**WHAT THE EXERCISE ASKS**
Reproduce each line of the items below without any changes.

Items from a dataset
* Begin *

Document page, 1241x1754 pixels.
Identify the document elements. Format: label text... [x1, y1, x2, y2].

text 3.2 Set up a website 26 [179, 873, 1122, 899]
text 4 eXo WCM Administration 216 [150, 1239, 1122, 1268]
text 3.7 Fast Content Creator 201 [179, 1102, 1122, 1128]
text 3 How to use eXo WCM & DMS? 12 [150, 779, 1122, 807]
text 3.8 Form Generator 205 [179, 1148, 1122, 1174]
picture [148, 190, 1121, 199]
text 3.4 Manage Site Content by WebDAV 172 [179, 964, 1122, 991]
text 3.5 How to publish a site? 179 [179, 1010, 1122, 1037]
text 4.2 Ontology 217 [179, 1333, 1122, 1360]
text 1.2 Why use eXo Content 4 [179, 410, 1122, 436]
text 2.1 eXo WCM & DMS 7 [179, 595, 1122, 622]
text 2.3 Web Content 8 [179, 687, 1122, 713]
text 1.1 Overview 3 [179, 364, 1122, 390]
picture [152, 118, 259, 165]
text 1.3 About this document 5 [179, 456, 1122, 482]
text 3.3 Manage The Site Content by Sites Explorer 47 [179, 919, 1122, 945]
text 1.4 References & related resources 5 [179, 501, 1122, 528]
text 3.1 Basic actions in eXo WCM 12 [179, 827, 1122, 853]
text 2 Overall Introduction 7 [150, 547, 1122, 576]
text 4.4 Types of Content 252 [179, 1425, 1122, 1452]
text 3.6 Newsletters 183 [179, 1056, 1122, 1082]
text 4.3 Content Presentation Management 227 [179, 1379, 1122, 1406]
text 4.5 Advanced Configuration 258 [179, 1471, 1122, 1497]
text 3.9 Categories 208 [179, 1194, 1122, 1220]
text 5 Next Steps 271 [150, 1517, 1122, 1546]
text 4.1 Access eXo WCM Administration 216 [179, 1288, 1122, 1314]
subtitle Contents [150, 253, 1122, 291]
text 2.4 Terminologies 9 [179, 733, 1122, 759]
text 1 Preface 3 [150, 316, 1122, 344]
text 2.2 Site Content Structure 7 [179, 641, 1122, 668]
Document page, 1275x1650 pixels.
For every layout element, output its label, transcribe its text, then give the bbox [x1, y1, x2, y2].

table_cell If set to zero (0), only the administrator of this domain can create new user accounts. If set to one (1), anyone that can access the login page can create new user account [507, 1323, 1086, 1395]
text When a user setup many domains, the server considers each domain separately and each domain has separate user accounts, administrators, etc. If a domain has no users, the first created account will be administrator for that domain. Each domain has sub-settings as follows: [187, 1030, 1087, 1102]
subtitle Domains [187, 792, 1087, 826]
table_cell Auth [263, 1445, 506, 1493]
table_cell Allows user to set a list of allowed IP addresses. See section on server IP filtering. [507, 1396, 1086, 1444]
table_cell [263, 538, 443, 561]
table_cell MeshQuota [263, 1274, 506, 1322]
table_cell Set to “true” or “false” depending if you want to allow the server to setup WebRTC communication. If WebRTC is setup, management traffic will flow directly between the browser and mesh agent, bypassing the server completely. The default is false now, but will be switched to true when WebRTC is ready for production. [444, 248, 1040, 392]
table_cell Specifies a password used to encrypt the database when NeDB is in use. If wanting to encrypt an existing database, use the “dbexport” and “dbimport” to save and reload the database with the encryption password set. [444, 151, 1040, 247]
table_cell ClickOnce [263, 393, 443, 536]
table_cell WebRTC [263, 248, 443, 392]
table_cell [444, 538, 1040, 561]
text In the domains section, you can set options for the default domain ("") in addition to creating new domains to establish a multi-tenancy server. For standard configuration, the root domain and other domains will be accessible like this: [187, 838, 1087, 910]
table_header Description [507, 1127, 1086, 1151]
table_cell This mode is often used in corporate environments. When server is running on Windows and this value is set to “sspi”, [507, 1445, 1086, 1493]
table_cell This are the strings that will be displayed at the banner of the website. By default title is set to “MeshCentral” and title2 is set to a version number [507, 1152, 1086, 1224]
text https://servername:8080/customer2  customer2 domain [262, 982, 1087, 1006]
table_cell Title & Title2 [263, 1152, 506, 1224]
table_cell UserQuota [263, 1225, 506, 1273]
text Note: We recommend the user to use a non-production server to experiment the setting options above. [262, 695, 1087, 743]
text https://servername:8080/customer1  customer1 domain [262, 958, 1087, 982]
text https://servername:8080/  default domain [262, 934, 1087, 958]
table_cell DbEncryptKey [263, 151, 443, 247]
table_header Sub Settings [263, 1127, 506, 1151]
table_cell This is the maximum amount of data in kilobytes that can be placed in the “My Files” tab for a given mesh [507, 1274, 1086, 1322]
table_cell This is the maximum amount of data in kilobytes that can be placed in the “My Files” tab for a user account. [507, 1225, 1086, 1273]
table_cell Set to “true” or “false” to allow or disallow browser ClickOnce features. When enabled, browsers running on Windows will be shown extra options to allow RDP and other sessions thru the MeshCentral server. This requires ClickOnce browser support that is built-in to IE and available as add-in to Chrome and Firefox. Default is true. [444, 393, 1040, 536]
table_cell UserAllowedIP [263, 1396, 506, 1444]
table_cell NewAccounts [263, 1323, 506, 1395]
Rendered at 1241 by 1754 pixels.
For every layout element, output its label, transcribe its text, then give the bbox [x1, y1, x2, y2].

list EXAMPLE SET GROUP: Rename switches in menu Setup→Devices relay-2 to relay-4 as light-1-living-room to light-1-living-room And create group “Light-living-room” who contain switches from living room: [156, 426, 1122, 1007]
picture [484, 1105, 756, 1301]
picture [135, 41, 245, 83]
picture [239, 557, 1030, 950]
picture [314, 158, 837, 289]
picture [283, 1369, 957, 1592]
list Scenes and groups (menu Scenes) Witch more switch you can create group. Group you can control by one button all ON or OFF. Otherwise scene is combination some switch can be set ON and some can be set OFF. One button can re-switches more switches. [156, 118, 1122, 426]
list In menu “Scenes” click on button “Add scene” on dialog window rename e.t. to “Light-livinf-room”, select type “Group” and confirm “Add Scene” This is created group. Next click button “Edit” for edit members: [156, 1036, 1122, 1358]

* End *

**CORRECT ANSWER**
Document page, 1241x1754 pixels.
Identify the document elements. Format: label text... [x1, y1, x2, y2].

text 3.2 Set up a website 26 [179, 873, 1122, 899]
text 4 eXo WCM Administration 216 [150, 1239, 1122, 1268]
text 3.7 Fast Content Creator 201 [179, 1102, 1122, 1128]
text 3 How to use eXo WCM & DMS? 12 [150, 779, 1122, 807]
text 3.8 Form Generator 205 [179, 1148, 1122, 1174]
picture [148, 190, 1121, 199]
text 3.4 Manage Site Content by WebDAV 172 [179, 964, 1122, 991]
text 3.5 How to publish a site? 179 [179, 1010, 1122, 1037]
text 4.2 Ontology 217 [179, 1333, 1122, 1360]
text 1.2 Why use eXo Content 4 [179, 410, 1122, 436]
text 2.1 eXo WCM & DMS 7 [179, 595, 1122, 622]
text 2.3 Web Content 8 [179, 687, 1122, 713]
text 1.1 Overview 3 [179, 364, 1122, 390]
picture [152, 118, 259, 165]
text 1.3 About this document 5 [179, 456, 1122, 482]
text 3.3 Manage The Site Content by Sites Explorer 47 [179, 919, 1122, 945]
text 1.4 References & related resources 5 [179, 501, 1122, 528]
text 3.1 Basic actions in eXo WCM 12 [179, 827, 1122, 853]
text 2 Overall Introduction 7 [150, 547, 1122, 576]
text 4.4 Types of Content 252 [179, 1425, 1122, 1452]
text 3.6 Newsletters 183 [179, 1056, 1122, 1082]
text 4.3 Content Presentation Management 227 [179, 1379, 1122, 1406]
text 4.5 Advanced Configuration 258 [179, 1471, 1122, 1497]
text 3.9 Categories 208 [179, 1194, 1122, 1220]
text 5 Next Steps 271 [150, 1517, 1122, 1546]
text 4.1 Access eXo WCM Administration 216 [179, 1288, 1122, 1314]
subtitle Contents [150, 253, 1122, 291]
text 2.4 Terminologies 9 [179, 733, 1122, 759]
text 1 Preface 3 [150, 316, 1122, 344]
text 2.2 Site Content Structure 7 [179, 641, 1122, 668]
Document page, 1275x1650 pixels.
For every layout element, output its label, transcribe its text, then give the bbox [x1, y1, x2, y2].

table_cell If set to zero (0), only the administrator of this domain can create new user accounts. If set to one (1), anyone that can access the login page can create new user account [507, 1323, 1086, 1395]
text When a user setup many domains, the server considers each domain separately and each domain has separate user accounts, administrators, etc. If a domain has no users, the first created account will be administrator for that domain. Each domain has sub-settings as follows: [187, 1030, 1087, 1102]
subtitle Domains [187, 792, 1087, 826]
table_cell Auth [263, 1445, 506, 1493]
table_cell Allows user to set a list of allowed IP addresses. See section on server IP filtering. [507, 1396, 1086, 1444]
table_cell [263, 538, 443, 561]
table_cell MeshQuota [263, 1274, 506, 1322]
table_cell Set to “true” or “false” depending if you want to allow the server to setup WebRTC communication. If WebRTC is setup, management traffic will flow directly between the browser and mesh agent, bypassing the server completely. The default is false now, but will be switched to true when WebRTC is ready for production. [444, 248, 1040, 392]
table_cell Specifies a password used to encrypt the database when NeDB is in use. If wanting to encrypt an existing database, use the “dbexport” and “dbimport” to save and reload the database with the encryption password set. [444, 151, 1040, 247]
table_cell ClickOnce [263, 393, 443, 536]
table_cell WebRTC [263, 248, 443, 392]
table_cell [444, 538, 1040, 561]
text In the domains section, you can set options for the default domain ("") in addition to creating new domains to establish a multi-tenancy server. For standard configuration, the root domain and other domains will be accessible like this: [187, 838, 1087, 910]
table_header Description [507, 1127, 1086, 1151]
table_cell This mode is often used in corporate environments. When server is running on Windows and this value is set to “sspi”, [507, 1445, 1086, 1493]
table_cell This are the strings that will be displayed at the banner of the website. By default title is set to “MeshCentral” and title2 is set to a version number [507, 1152, 1086, 1224]
text https://servername:8080/customer2  customer2 domain [262, 982, 1087, 1006]
table_cell Title & Title2 [263, 1152, 506, 1224]
table_cell UserQuota [263, 1225, 506, 1273]
text Note: We recommend the user to use a non-production server to experiment the setting options above. [262, 695, 1087, 743]
text https://servername:8080/customer1  customer1 domain [262, 958, 1087, 982]
text https://servername:8080/  default domain [262, 934, 1087, 958]
table_cell DbEncryptKey [263, 151, 443, 247]
table_header Sub Settings [263, 1127, 506, 1151]
table_cell This is the maximum amount of data in kilobytes that can be placed in the “My Files” tab for a given mesh [507, 1274, 1086, 1322]
table_cell This is the maximum amount of data in kilobytes that can be placed in the “My Files” tab for a user account. [507, 1225, 1086, 1273]
table_cell Set to “true” or “false” to allow or disallow browser ClickOnce features. When enabled, browsers running on Windows will be shown extra options to allow RDP and other sessions thru the MeshCentral server. This requires ClickOnce browser support that is built-in to IE and available as add-in to Chrome and Firefox. Default is true. [444, 393, 1040, 536]
table_cell UserAllowedIP [263, 1396, 506, 1444]
table_cell NewAccounts [263, 1323, 506, 1395]
Rendered at 1241 by 1754 pixels.
For every layout element, output its label, transcribe its text, then give the bbox [x1, y1, x2, y2].

list EXAMPLE SET GROUP: Rename switches in menu Setup→Devices relay-2 to relay-4 as light-1-living-room to light-1-living-room And create group “Light-living-room” who contain switches from living room: [156, 426, 1122, 1007]
picture [484, 1105, 756, 1301]
picture [135, 41, 245, 83]
picture [239, 557, 1030, 950]
picture [314, 158, 837, 289]
picture [283, 1369, 957, 1592]
list Scenes and groups (menu Scenes) Witch more switch you can create group. Group you can control by one button all ON or OFF. Otherwise scene is combination some switch can be set ON and some can be set OFF. One button can re-switches more switches. [156, 118, 1122, 426]
list In menu “Scenes” click on button “Add scene” on dialog window rename e.t. to “Light-livinf-room”, select type “Group” and confirm “Add Scene” This is created group. Next click button “Edit” for edit members: [156, 1036, 1122, 1358]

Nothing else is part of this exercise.